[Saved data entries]
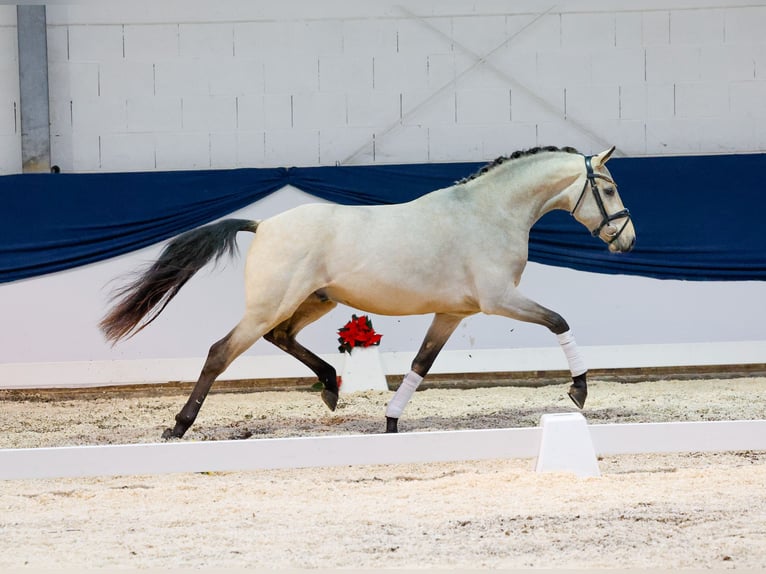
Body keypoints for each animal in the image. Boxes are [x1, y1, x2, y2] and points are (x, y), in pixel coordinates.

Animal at [100, 146, 636, 438]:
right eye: (610, 189)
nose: (627, 240)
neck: (488, 213)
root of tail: (264, 224)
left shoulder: (452, 313)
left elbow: (421, 364)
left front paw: (391, 421)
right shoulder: (498, 300)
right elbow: (559, 320)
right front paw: (579, 389)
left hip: (317, 300)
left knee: (282, 337)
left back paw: (331, 386)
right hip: (272, 304)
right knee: (220, 352)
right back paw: (179, 425)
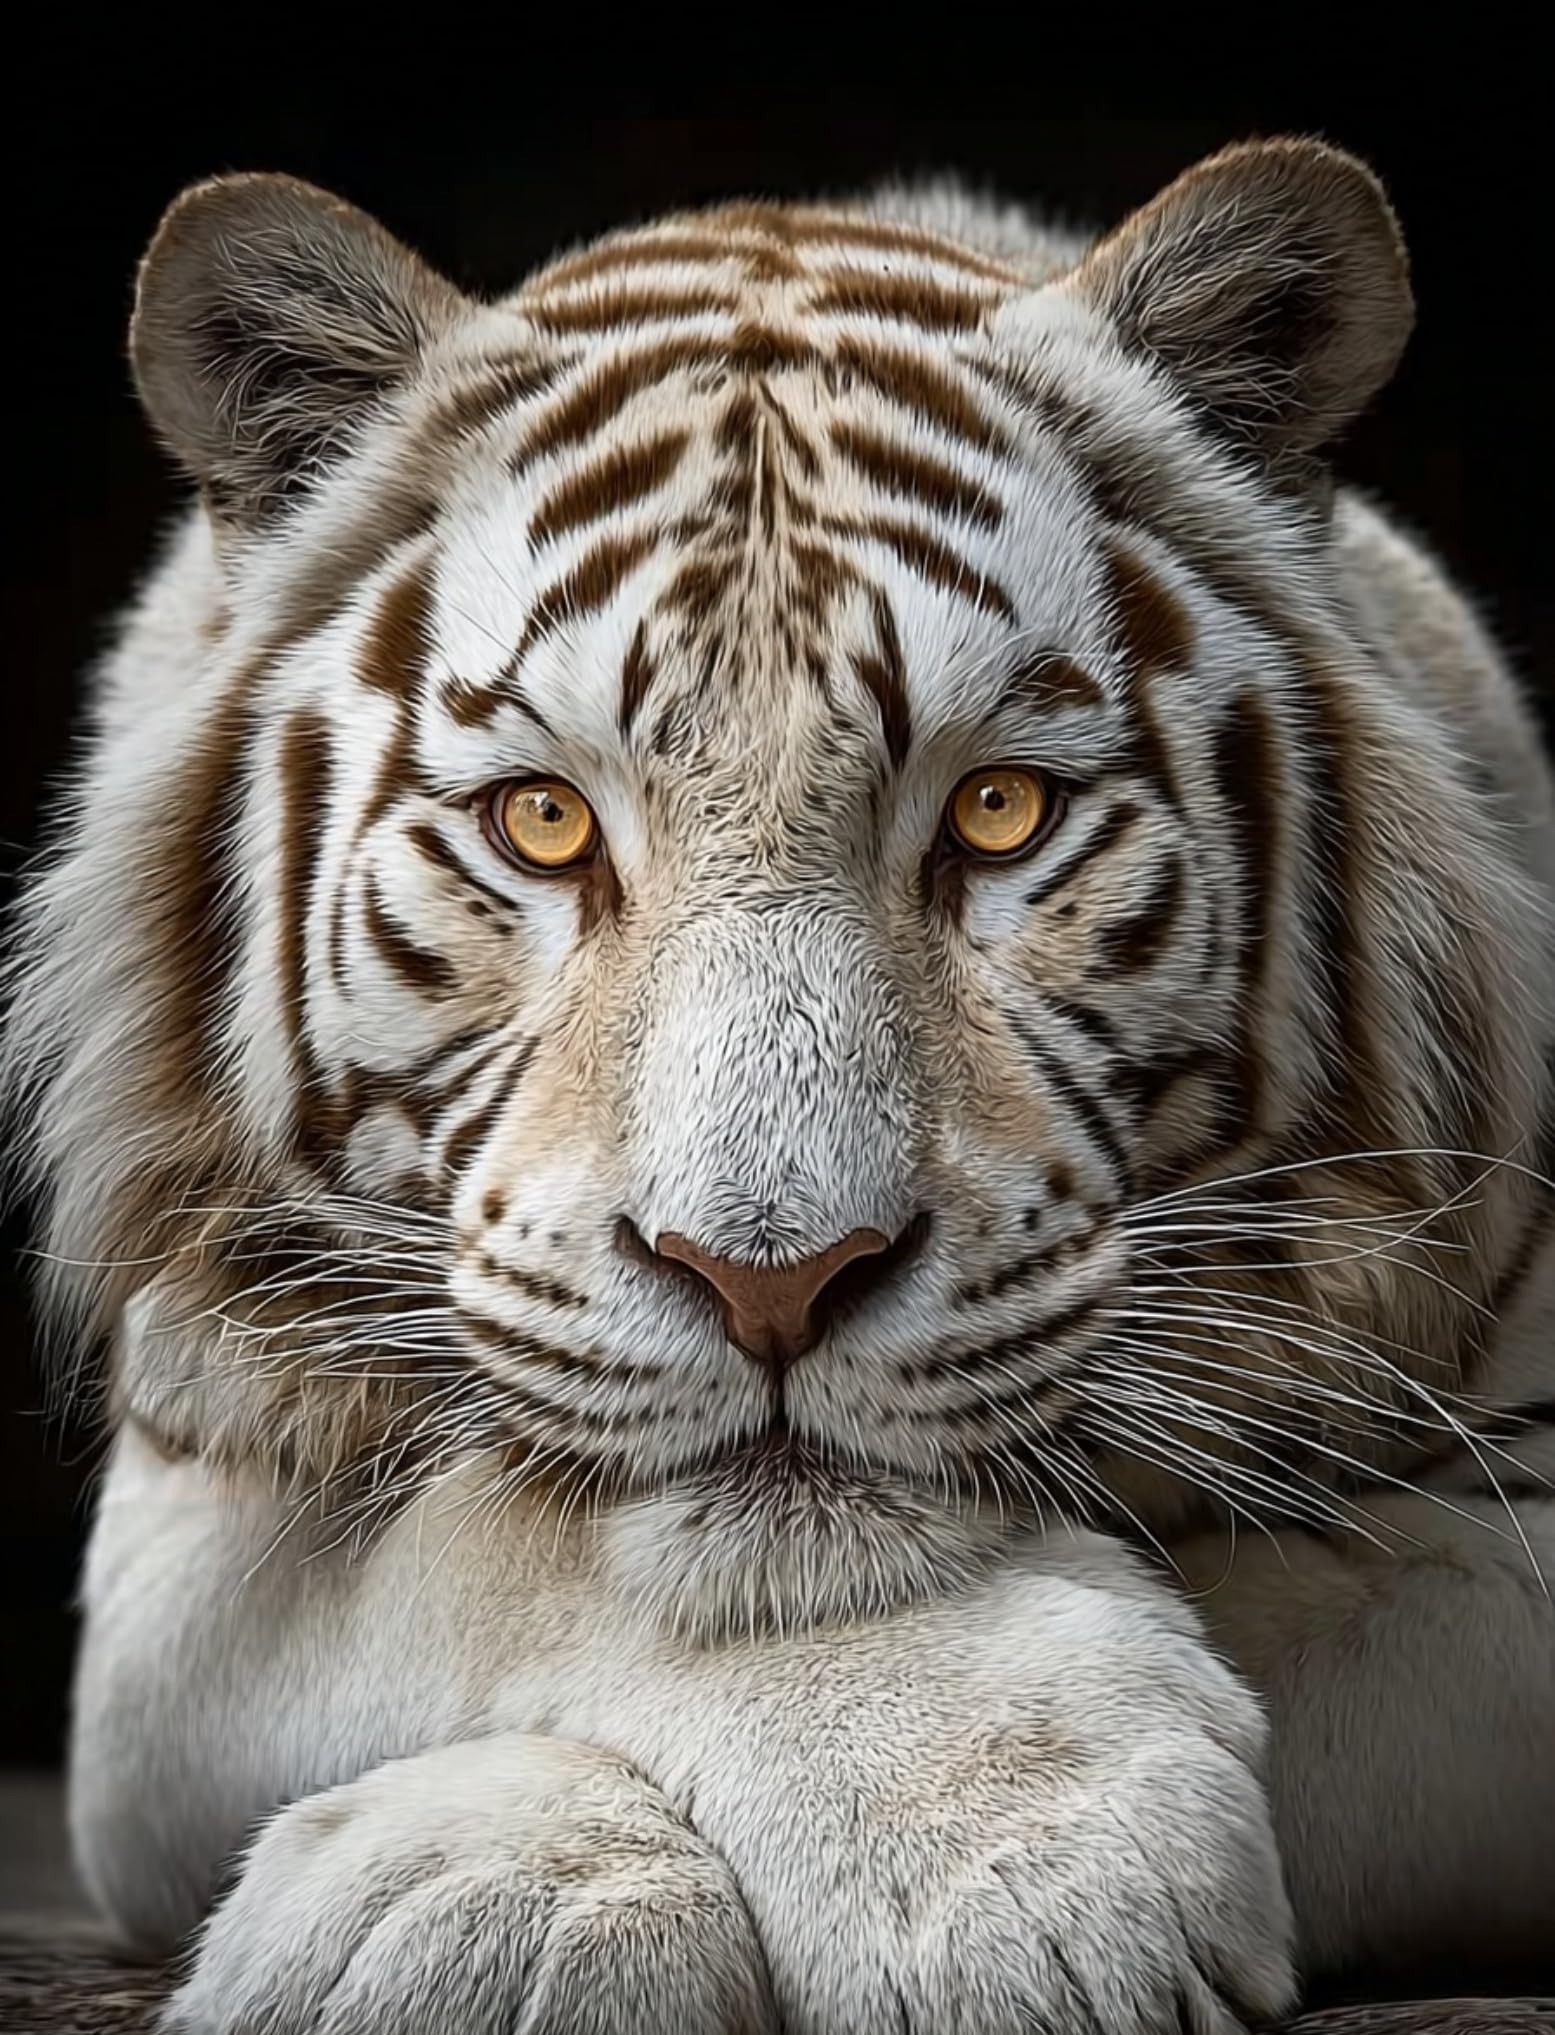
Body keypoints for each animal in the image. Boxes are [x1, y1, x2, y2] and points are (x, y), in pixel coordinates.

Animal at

• **Problem details**
Each line of the entries that holds "left" should be counted, and only the total given.

• **Answer**
6